The White Pass railroad provides the most popular tour in town. Riding in vintage railcars, guests journey through the mountains once used by the prospectors.
You’ll learn about the perilous journey taken by people and pack horses to build the railroad and enjoy the breathtaking scenery of mountains and waterfalls.
Along the way, you’ll pass through tunnels, and over wooden trestles, for an unforgettable journey.
Alternatively, Skagway offers many activities, from hiking and zip lining to dog sledding and renting an electric bike to explore the area.
Icy Strait Point
Located on Chichagof Island, Icy Strait Point is Alaska’s newest port. This port differs from others in that there’s no real town at the dock. The dock was developed in a pristine area of natural beauty.

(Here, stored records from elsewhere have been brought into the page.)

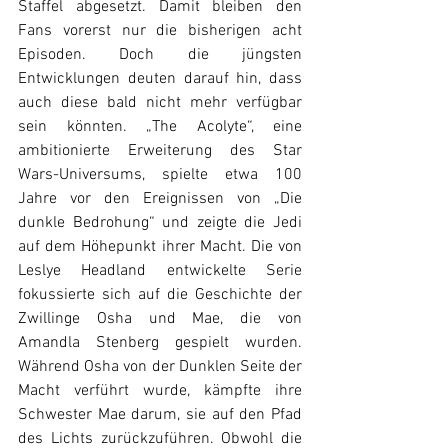
Staffel abgesetzt. Damit bleiben den 
Fans vorerst nur die bisherigen acht 
Episoden. Doch die jüngsten 
Entwicklungen deuten darauf hin, dass 
auch diese bald nicht mehr verfügbar 
sein könnten. „The Acolyte“, eine 
ambitionierte Erweiterung des Star 
Wars-Universums, spielte etwa 100 
Jahre vor den Ereignissen von „Die 
dunkle Bedrohung“ und zeigte die Jedi 
auf dem Höhepunkt ihrer Macht. Die von 
Leslye Headland entwickelte Serie 
fokussierte sich auf die Geschichte der 
Zwillinge Osha und Mae, die von 
Amandla Stenberg gespielt wurden. 
Während Osha von der Dunklen Seite der 
Macht verführt wurde, kämpfte ihre 
Schwester Mae darum, sie auf den Pfad 
des Lichts zurückzuführen. Obwohl die 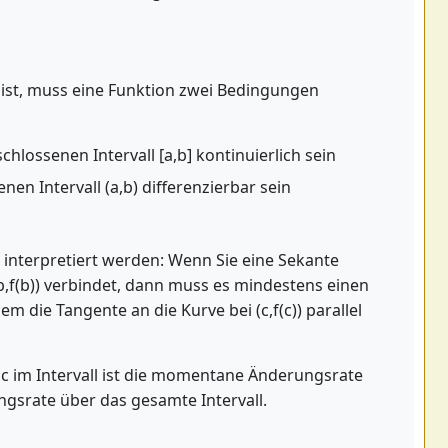
ist, muss eine Funktion zwei Bedingungen
hlossenen Intervall [a,b] kontinuierlich sein
nen Intervall (a,b) differenzierbar sein
interpretiert werden: Wenn Sie eine Sekante
 (b,f(b)) verbindet, dann muss es mindestens einen
m die Tangente an die Kurve bei (c,f(c)) parallel
c im Intervall ist die momentane Änderungsrate
ngsrate über das gesamte Intervall.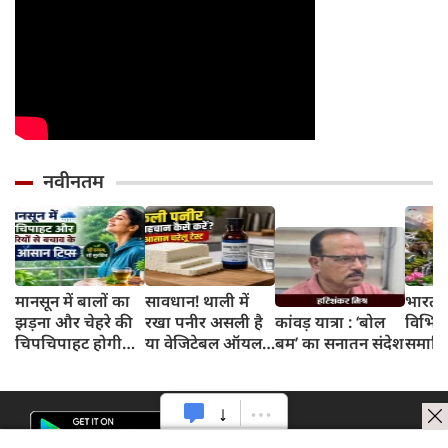
नवीनतम
मानसून में बालों का
सावधान! थाली में
भारत 
झड़ना और चेहरे की
रखा पनीर असली है
कांवड़ यात्रा : ‘बोल
विभिन्न
चिपचिपाहट होगी
या वेजिटेबल ऑयल
बम’ का सनातन संदेश
समाहित
गायब, बस डेली
से बना नकली? 2
अभिन्न
रूटीन में शामिल करें
मिनट के इस टेस्ट से
ये 5 लाइफस्टाइल
जानें सच्चाई
टिप्स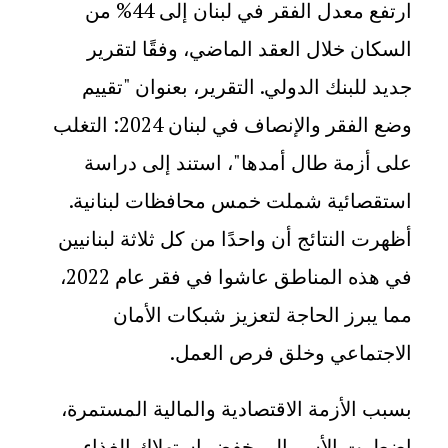
ارتفع معدل الفقر في لبنان إلى 44% من
السكان خلال العقد الماضي، وفقًا لتقرير
جديد للبنك الدولي. التقرير، بعنوان "تقييم
وضع الفقر والإنصاف في لبنان 2024: التغلب
على أزمة طال أمدها"، استند إلى دراسة
استقصائية شملت خمس محافظات لبنانية.
أظهرت النتائج أن واحدًا من كل ثلاثة لبنانيين
في هذه المناطق عاشوا في فقر عام 2022،
مما يبرز الحاجة لتعزيز شبكات الأمان
الاجتماعي وخلق فرص العمل
.
بسبب الأزمة الاقتصادية والمالية المستمرة،
اضطرت الأسر إلى خفض استهلاك الغذاء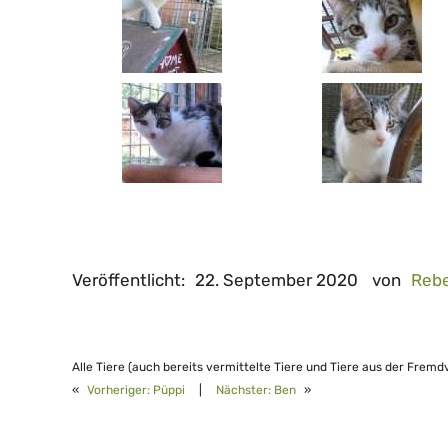
Veröffentlicht:
22. September 2020
von
Reb
Alle Tiere (auch bereits vermittelte Tiere und Tiere aus der Fremd
«
Vorheriger:
Püppi
|
Nächster:
Ben
»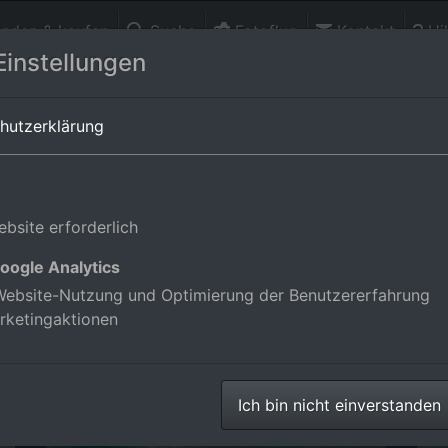
finden & kaufen
Suche
Fotoflug
Kontakt
Hil
Einstellungen
Orts-Alben-Übersicht von
Finistère
hutzerklärung
Jean-Trolimon in Finistère, Frankr
bsite erforderlich
oogle Analytics
ebsite-Nutzung und Optimierung der Benutzererfahrung
rketingaktionen
Wellensurfer vor dem Plage la Torche-Tronoën
Wellensurfer vor dem Plage la Torche-Tronoën
Wellensurfer vor dem Plage de Tronoën
Wellensurfer vor dem Plage de Tronoën
Wellensurfer vor dem Plage de Tronoën
Wellensurfer vor dem Plage de Tronoën
Ich bin nicht einverstanden
Wellensurfer vor dem Plage de Tronoën
Wellensurfer vor dem Plage de Tronoën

Top Icy Strait Point activities include whale watching, riding the ZipRider (the world’s largest zip line), or taking a Wilderness Tour to spot coastal brown bears.
If you’re seeking something budget-friendly, take the shuttle to Hoonah, scour the beaches for sea stars, and tour the cannery museum.
What I loved About My Alaska Cruise With Celebrity
- During my seven days with Celebrity, the service was first class, and the staff was attentive.
- Since I’m Celiac, lactose-intolerant, and allergic to nuts, Celebrity cooked my meals separately so that I could remain healthy. The dining room staff always double-checked my meals before serving them.
- The indoor Solarium’s adults-only space was a fantastic place to hang out when the Alaska weather wasn’t cooperating. Even in July, the cruise experienced rain and cold weather.
- Its two-story light-filled library is a great place to read a book on a sea day.
- The entertainment options were varied, and there was something for everyone.
- Le Petit Chef at Qsine allows for a fun and entertaining dining experience (at an additional cost).
- The glass-blowing shows are fantastic to watch and participate in on sea days.
- The Hubbard Glacier brunch is beautifully presented, has a terrific selection, and is a fantastic treat.
Since I live in Vancouver, Alaska cruises are very accessible to me. Although I’ve cruised to Alaska half a dozen times, I’m eager to experience its beauty once again.
If you’re thinking of booking an Alaska cruise, it’s a destination like none other. With an untouched landscape of natural beauty and jaw-dropping glaciers, you’ll experience a one-of-a-kind vacation.
If you have the time and budget, consider the Alaska cruise tour for an extended stay in the great white north.